Namun demikian, hambatan pengembangan sistem agribisnis di Indonesia terletak pada beberapa persoalan yang sampai saat ini belum mampu diselesaikan. Persoalan tersebut sebagaimana dijelaskan oleh Firdaus (2010) antara lain adalah :
Pola produksi beberapa komoditi pertanian masih terpencar-pencar sehingga menyulitkan pembinaan dan sulitnya tercapai efisiensi pada skala usaha tertentu.
Sarana dan prasarana pertanian secara umum belum memadai sehingga sulit untuk mencapai efisiensi usaha.
Pemusatan agroindustri malah ada di kota-kota besar.
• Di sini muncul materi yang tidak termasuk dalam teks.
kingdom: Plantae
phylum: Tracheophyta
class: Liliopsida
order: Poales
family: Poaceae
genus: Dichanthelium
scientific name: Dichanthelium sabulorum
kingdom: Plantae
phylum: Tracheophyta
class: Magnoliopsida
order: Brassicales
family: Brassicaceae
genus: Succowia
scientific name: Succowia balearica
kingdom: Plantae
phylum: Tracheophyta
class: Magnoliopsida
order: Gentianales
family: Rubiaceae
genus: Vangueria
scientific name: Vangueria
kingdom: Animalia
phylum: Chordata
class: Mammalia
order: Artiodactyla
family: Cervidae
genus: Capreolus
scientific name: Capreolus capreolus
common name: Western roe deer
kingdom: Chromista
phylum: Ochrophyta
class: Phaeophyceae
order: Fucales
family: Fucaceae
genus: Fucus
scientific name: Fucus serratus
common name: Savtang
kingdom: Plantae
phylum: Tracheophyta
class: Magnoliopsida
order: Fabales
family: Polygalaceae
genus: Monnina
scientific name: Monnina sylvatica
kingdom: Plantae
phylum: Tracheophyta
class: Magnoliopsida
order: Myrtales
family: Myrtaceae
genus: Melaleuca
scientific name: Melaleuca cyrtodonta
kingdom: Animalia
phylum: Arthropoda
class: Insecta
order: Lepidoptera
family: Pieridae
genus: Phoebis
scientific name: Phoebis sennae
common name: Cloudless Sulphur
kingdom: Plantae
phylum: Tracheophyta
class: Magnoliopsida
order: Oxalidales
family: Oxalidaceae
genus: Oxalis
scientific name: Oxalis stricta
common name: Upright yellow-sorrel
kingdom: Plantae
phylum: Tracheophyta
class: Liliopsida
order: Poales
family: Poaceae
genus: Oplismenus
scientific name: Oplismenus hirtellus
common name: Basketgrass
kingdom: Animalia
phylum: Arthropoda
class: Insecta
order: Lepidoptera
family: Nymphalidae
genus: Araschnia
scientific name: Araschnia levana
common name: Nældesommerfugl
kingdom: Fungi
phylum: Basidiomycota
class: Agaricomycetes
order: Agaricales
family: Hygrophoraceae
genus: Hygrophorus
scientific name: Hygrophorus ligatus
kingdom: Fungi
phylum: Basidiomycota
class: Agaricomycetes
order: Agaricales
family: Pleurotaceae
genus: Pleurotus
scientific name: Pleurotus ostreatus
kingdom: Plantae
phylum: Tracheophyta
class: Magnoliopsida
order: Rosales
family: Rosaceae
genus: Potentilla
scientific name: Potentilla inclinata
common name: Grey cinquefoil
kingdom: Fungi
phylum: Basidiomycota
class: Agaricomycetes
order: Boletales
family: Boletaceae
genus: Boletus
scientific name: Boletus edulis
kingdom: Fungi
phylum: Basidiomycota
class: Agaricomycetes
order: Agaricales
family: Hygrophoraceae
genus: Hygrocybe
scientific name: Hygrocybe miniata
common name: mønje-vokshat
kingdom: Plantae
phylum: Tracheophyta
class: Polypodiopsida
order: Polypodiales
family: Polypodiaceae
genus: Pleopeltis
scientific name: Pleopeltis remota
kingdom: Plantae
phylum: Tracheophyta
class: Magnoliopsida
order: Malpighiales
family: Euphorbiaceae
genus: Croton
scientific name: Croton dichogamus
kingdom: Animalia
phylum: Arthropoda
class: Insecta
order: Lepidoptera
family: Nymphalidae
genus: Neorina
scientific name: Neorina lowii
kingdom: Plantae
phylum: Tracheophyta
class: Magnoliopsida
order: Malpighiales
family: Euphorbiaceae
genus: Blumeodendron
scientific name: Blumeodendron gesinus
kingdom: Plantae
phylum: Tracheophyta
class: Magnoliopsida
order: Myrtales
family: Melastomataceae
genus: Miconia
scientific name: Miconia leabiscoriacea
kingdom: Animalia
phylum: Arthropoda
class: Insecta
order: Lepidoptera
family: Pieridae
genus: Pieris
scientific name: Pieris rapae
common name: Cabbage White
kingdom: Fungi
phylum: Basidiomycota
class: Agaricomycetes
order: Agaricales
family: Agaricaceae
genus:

Biaya transportasi dari daerah produksi ke daerah konsumen mahal.
Sistem kelembagaan di pedesaan yang masih lemah sehingga menyebabkan tingginya fluktuasi produksi dan harga komoditi mentah.
Saragih (2000) menambahkan bahwa koordinasi antar kelembagaan kementrian (pertanian, perkebunan, perikanan, perkebunan dan kehutanan) sringkali tidak berjalan sehingga berbagai kebijakan yang dikeluarkan oleh masing-masing kementrian menjadi tumpang tindih dan pada akhirnya tidak berjalan di lapangan.
Berbagai persoalan diatas pada dasarnya bermuara pada satu kata kunci yaitu efisiensi baik efisiensi produksi, efisiensi pengolahan hasil produksi, efisiensi distribusi hasil produksi dan olahan hasil produksi. Dengan demikian berbagai upaya harus diupayakan agar sistem agribisnis yang dikembangkan di Indonesia mencapai titik efisiensi yang optimum sehingga bisa menekan harga produk maupun hasil olahan di tingkat konsumen menjadi lebih murah.
BAB IV
PEMBAHASAN
Kelebihan dan Kekurangan Impor Sapi dan Daging Sapi
Secara kualitas daging impor dan daging sapi lokal memiliki kesamaan dan perbedaan sebagaimana terlihat pada tabel 4 (Gunawan, 2012).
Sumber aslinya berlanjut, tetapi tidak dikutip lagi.